La création des épreuves du Royaume Champignon a demandé beaucoup d’attention. Miyamoto veut que l’expérience du joueur soit tout le temps positive et évolue constamment… toujours intéressante, jamais décourageante. Les ennemis allient menace et fantaisie. Les « champignons traîtres » goombas et les lentes tortues koopa troopas révèlent leur intérêt quand Mario (Luigi pour le second joueur) les piétine ou leur balance une coquille de koopa vide. Les power-ups le transforment en géant Super Mario, en Mario de Feu lanceur de boules enflammées, ou le rendent temporairement invincible. Trouver et collectionner les pièces fait gagner des vies supplémentaires, et un compte-à-rebours encourage à ne jamais rester immobile. Des tuyaux et des Warp Zones permettent de sauter des niveaux entiers. Miyamoto crée des niveaux lumineux et colorés, bourrés de secrets, dont chaque centimètre est marqué de son génie et accompagné de la musique immédiatement entraînante de Koji Kondo. Même le son bondissant que produit chaque saut de Mario est un régal pour les oreilles.
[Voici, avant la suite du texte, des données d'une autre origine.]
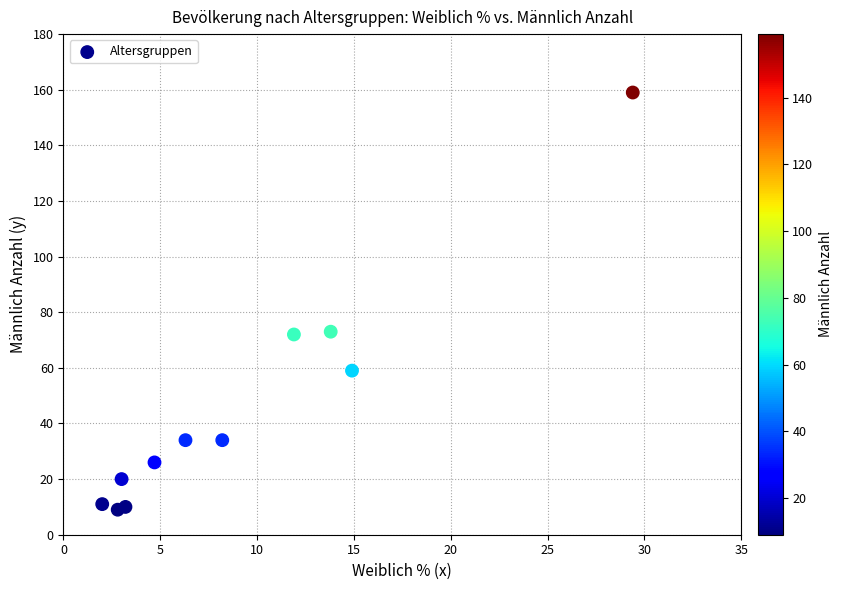

What is the range of Y values (max minus min)?

150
Miyamoto passe tellement de temps à perfectionner Mario, qu’il n’a d’autre choix que de mettre de côté l’autre grand projet de la R&D4, The Legend of Zelda, et de céder à d’autres une bonne partie de Wrecking Crew, un jeu Famicom mettant en scène les frères Mario.
En octobre 1985, la Famicom, rebaptisée Nintendo Entertainment System, arrive aux États-Unis sous différentes éditions – l’une d’elle comprenant R.O.B. et Super Mario Bros. qui ne nécessite pourtant pas le robot. Arakawa ne trouve qu’un seul distributeur, peu enthousiaste, pour tenter le pari de proposer un stock restreint dans ses boutiques de New York. On n’en attend pas grand-chose. Cette mode est dépassée. Tout le monde suppose que la NES va prendre la poussière en rayon pendant toute la saison des fêtes.
Mais ça ne se passe pas comme ça. La rumeur vante une machine surpassant l’Atari, et l’excellent jeu qui l’accompagne.
Son scénario n’est pas très profond, mais devient la base de quasiment tous les jeux Mario suivants. Un dragon-tortue nettement déplaisant, appelé Bowser (ou King Koopa, un jeu de mots sur les démons-tortues kappas du folklore japonais), kidnappe la Princesse Peach (ou Toadstool) et conquiert le Royaume Champignon. Le petit Mario franchit les gouffres, piétine ses ennemis, et traverse huit vastes mondes pour la sauver. Difficile de ne pas trouver que ce petit gars a un cœur gros comme ça.
Tous les chemins mènent à un combat avec Bowser au-dessus d’un bassin de lave, puis finalement à Peach et une chaste récompense… C’est-à-dire un gentil « Merci, Mario ! » D’habitude, les héros veulent une récompense. Mais Mario est un vrai bosseur, qui fait ce qui doit être fait.
Super Mario Bros est un pur moment de bonheur, et donne rapidement raison à la philosophie de Yamauchi. En février, des dizaines de millions de consoles Nintendo ont trouvé preneurs aux États-Unis, donc à peu près autant de personnes jouent à Mario. En bundle ou séparément, les jeux Super Mario totalisent un record de 40 millions d’unités, dix millions de plus que le plus proche compétiteur, même deux décennies plus tard.
Le crash de 1983 est officiellement de l’histoire ancienne, tout ça grâce à un brave petit plombier italien. Une suite va de soi, mais c’est là que les choses se compliquent de toutes les manières possibles.